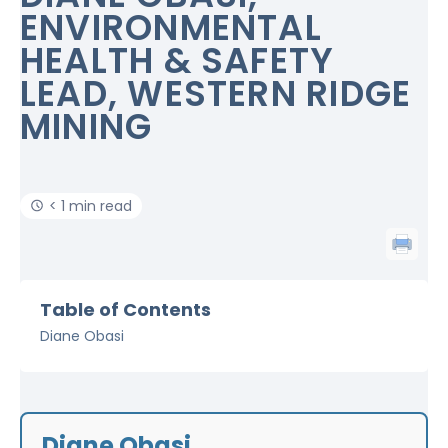
ENVIRONMENTAL
HEALTH & SAFETY
LEAD, WESTERN RIDGE
MINING
< 1 min read
Table of Contents
Diane Obasi
Diane Obasi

◇ ◇ ◇

__ACTIVITY__
Reproduce every line of text in the entry above word for word, and leave the picture out of your answer.

__RESULT BELOW__
ENVIRONMENTAL
HEALTH & SAFETY
LEAD, WESTERN RIDGE
MINING
< 1 min read
Table of Contents
Diane Obasi
Diane Obasi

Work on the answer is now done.